Problem requirements:
Repeat every one of the following items word for word.
:: Exercise material
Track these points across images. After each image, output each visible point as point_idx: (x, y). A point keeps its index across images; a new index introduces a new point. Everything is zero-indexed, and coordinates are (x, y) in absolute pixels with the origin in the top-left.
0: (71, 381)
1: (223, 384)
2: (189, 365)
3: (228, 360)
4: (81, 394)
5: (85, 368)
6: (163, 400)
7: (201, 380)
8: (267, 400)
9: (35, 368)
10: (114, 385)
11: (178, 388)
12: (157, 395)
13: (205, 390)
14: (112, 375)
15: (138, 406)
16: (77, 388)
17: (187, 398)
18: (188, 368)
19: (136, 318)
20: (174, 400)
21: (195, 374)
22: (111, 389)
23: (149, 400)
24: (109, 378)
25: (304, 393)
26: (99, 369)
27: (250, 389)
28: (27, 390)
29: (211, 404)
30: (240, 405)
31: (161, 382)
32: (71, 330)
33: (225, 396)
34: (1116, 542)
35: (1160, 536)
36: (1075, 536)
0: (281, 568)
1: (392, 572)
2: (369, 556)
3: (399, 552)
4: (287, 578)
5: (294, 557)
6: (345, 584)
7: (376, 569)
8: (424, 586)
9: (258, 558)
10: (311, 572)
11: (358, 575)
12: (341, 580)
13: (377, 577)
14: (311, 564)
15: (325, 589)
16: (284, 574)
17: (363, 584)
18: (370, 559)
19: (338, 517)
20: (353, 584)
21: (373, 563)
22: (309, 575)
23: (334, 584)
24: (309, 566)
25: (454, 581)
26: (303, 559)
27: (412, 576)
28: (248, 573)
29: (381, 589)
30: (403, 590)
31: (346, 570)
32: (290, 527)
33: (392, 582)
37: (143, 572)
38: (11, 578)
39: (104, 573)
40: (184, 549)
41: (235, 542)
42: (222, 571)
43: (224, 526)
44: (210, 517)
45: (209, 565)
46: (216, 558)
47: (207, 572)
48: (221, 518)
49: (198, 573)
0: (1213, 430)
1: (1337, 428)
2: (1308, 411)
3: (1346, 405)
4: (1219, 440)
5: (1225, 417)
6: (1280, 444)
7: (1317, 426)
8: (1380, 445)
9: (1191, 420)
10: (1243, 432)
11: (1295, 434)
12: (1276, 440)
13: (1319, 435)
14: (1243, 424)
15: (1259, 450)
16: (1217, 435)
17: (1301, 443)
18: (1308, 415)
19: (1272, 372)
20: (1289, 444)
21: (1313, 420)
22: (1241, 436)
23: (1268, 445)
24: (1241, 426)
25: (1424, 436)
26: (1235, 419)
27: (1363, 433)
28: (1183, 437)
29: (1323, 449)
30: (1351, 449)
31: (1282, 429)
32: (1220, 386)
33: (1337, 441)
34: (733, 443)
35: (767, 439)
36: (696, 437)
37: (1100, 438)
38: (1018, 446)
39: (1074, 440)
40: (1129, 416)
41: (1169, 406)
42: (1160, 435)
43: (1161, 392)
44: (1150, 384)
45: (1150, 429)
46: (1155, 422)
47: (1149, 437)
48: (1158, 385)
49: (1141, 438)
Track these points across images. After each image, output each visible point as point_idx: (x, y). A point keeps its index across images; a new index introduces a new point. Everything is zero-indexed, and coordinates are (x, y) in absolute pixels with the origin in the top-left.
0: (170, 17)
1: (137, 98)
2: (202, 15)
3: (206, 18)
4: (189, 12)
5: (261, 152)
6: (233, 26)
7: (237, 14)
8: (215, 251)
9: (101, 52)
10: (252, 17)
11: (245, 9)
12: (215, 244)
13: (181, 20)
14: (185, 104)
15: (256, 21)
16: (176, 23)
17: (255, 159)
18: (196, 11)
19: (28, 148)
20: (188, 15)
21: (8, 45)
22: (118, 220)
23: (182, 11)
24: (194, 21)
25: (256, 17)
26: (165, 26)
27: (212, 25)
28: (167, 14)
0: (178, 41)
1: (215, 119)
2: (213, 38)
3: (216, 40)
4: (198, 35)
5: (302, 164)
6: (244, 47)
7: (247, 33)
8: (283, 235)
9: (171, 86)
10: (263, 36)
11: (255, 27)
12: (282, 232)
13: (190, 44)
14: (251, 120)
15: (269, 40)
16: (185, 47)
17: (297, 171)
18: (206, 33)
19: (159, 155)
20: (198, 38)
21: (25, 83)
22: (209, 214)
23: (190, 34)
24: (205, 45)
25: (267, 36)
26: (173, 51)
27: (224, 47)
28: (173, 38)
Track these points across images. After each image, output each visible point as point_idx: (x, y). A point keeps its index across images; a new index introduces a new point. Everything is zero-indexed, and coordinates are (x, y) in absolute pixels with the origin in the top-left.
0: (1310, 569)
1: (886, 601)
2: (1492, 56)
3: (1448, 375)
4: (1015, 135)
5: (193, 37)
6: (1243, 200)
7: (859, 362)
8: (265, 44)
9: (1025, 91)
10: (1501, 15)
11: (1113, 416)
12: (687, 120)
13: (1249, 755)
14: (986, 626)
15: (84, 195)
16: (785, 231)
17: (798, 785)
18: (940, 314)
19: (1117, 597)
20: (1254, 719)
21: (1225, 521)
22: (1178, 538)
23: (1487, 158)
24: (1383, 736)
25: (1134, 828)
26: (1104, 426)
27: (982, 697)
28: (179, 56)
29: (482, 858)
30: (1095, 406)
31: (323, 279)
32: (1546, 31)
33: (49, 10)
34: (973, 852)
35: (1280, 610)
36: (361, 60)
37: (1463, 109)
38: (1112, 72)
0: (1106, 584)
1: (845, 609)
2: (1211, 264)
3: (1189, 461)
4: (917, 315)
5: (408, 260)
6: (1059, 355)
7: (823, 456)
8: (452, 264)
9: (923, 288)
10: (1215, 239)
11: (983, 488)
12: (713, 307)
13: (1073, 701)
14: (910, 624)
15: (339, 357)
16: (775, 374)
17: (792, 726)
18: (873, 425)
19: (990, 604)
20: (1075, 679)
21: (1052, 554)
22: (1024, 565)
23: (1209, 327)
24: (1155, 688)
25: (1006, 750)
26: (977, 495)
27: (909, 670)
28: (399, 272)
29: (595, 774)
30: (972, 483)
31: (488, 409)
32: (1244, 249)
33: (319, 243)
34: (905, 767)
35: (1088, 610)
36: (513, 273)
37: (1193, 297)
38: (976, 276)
::::
Output of the task:
Track these points across images. After each image, output each visible point as point_idx: (x, y). A point keeps its index across images; a new index introduces a new point. Everything is zero-indexed, and coordinates are (x, y) in absolute pixels with the origin in the top-left.
0: (71, 381)
1: (223, 384)
2: (189, 365)
3: (228, 360)
4: (81, 394)
5: (85, 368)
6: (163, 400)
7: (201, 380)
8: (267, 400)
9: (35, 368)
10: (114, 385)
11: (178, 388)
12: (157, 395)
13: (205, 390)
14: (112, 375)
15: (138, 406)
16: (77, 388)
17: (187, 398)
18: (188, 368)
19: (136, 318)
20: (174, 400)
21: (195, 374)
22: (111, 389)
23: (149, 400)
24: (109, 378)
25: (304, 393)
26: (99, 369)
27: (250, 389)
28: (27, 390)
29: (211, 404)
30: (240, 405)
31: (161, 382)
32: (71, 330)
33: (225, 396)
34: (1116, 542)
35: (1160, 536)
36: (1075, 536)
0: (281, 568)
1: (392, 572)
2: (369, 556)
3: (399, 552)
4: (287, 578)
5: (294, 557)
6: (345, 584)
7: (376, 569)
8: (424, 586)
9: (258, 558)
10: (311, 572)
11: (358, 575)
12: (341, 580)
13: (377, 577)
14: (311, 564)
15: (325, 589)
16: (284, 574)
17: (363, 584)
18: (370, 559)
19: (338, 517)
20: (353, 584)
21: (373, 563)
22: (309, 575)
23: (334, 584)
24: (309, 566)
25: (454, 581)
26: (303, 559)
27: (412, 576)
28: (248, 573)
29: (381, 589)
30: (403, 590)
31: (346, 570)
32: (290, 527)
33: (392, 582)
37: (143, 572)
38: (11, 578)
39: (104, 573)
40: (184, 549)
41: (235, 542)
42: (222, 571)
43: (224, 526)
44: (210, 517)
45: (209, 565)
46: (216, 558)
47: (207, 572)
48: (221, 518)
49: (198, 573)
0: (1213, 430)
1: (1337, 428)
2: (1308, 411)
3: (1346, 405)
4: (1219, 440)
5: (1225, 417)
6: (1280, 444)
7: (1317, 426)
8: (1380, 445)
9: (1191, 420)
10: (1243, 432)
11: (1295, 434)
12: (1276, 440)
13: (1319, 435)
14: (1243, 424)
15: (1259, 450)
16: (1217, 435)
17: (1301, 443)
18: (1308, 415)
19: (1272, 372)
20: (1289, 444)
21: (1313, 420)
22: (1241, 436)
23: (1268, 445)
24: (1241, 426)
25: (1424, 436)
26: (1235, 419)
27: (1363, 433)
28: (1183, 437)
29: (1323, 449)
30: (1351, 449)
31: (1282, 429)
32: (1220, 386)
33: (1337, 441)
34: (733, 443)
35: (767, 439)
36: (696, 437)
37: (1100, 438)
38: (1018, 446)
39: (1074, 440)
40: (1129, 416)
41: (1169, 406)
42: (1160, 435)
43: (1161, 392)
44: (1150, 384)
45: (1150, 429)
46: (1155, 422)
47: (1149, 437)
48: (1158, 385)
49: (1141, 438)
Track these points across images. After each image, output each visible point as point_idx: (x, y). A point keeps its index across images; a new index introduces a new point. Everything is zero-indexed, and coordinates are (x, y) in absolute pixels with the origin in the top-left.
0: (170, 17)
1: (137, 98)
2: (202, 15)
3: (206, 18)
4: (189, 12)
5: (261, 152)
6: (233, 26)
7: (237, 14)
8: (215, 251)
9: (101, 52)
10: (252, 17)
11: (245, 9)
12: (215, 244)
13: (181, 20)
14: (185, 104)
15: (256, 21)
16: (176, 23)
17: (255, 159)
18: (196, 11)
19: (28, 148)
20: (188, 15)
21: (8, 45)
22: (118, 220)
23: (182, 11)
24: (194, 21)
25: (256, 17)
26: (165, 26)
27: (212, 25)
28: (167, 14)
0: (178, 41)
1: (215, 119)
2: (213, 38)
3: (216, 40)
4: (198, 35)
5: (302, 164)
6: (244, 47)
7: (247, 33)
8: (283, 235)
9: (171, 86)
10: (263, 36)
11: (255, 27)
12: (282, 232)
13: (190, 44)
14: (251, 120)
15: (269, 40)
16: (185, 47)
17: (297, 171)
18: (206, 33)
19: (159, 155)
20: (198, 38)
21: (25, 83)
22: (209, 214)
23: (190, 34)
24: (205, 45)
25: (267, 36)
26: (173, 51)
27: (224, 47)
28: (173, 38)
Track these points across images. After each image, output each visible point as point_idx: (x, y). A point keeps its index across images; a new index introduces a new point. Everything is zero-indexed, and coordinates are (x, y) in absolute pixels with the origin in the top-left.
0: (1310, 569)
1: (886, 601)
2: (1492, 56)
3: (1448, 375)
4: (1015, 135)
5: (193, 37)
6: (1243, 200)
7: (859, 362)
8: (265, 44)
9: (1025, 91)
10: (1501, 15)
11: (1113, 416)
12: (687, 120)
13: (1249, 755)
14: (986, 626)
15: (84, 195)
16: (785, 231)
17: (798, 785)
18: (940, 314)
19: (1117, 597)
20: (1254, 719)
21: (1225, 521)
22: (1178, 538)
23: (1487, 158)
24: (1383, 736)
25: (1134, 828)
26: (1104, 426)
27: (982, 697)
28: (179, 56)
29: (482, 858)
30: (1095, 406)
31: (323, 279)
32: (1546, 31)
33: (49, 10)
34: (973, 852)
35: (1280, 610)
36: (361, 60)
37: (1463, 109)
38: (1112, 72)
0: (1106, 584)
1: (845, 609)
2: (1211, 264)
3: (1189, 461)
4: (917, 315)
5: (408, 260)
6: (1059, 355)
7: (823, 456)
8: (452, 264)
9: (923, 288)
10: (1215, 239)
11: (983, 488)
12: (713, 307)
13: (1073, 701)
14: (910, 624)
15: (339, 357)
16: (775, 374)
17: (792, 726)
18: (873, 425)
19: (990, 604)
20: (1075, 679)
21: (1052, 554)
22: (1024, 565)
23: (1209, 327)
24: (1155, 688)
25: (1006, 750)
26: (977, 495)
27: (909, 670)
28: (399, 272)
29: (595, 774)
30: (972, 483)
31: (488, 409)
32: (1244, 249)
33: (319, 243)
34: (905, 767)
35: (1088, 610)
36: (513, 273)
37: (1193, 297)
38: (976, 276)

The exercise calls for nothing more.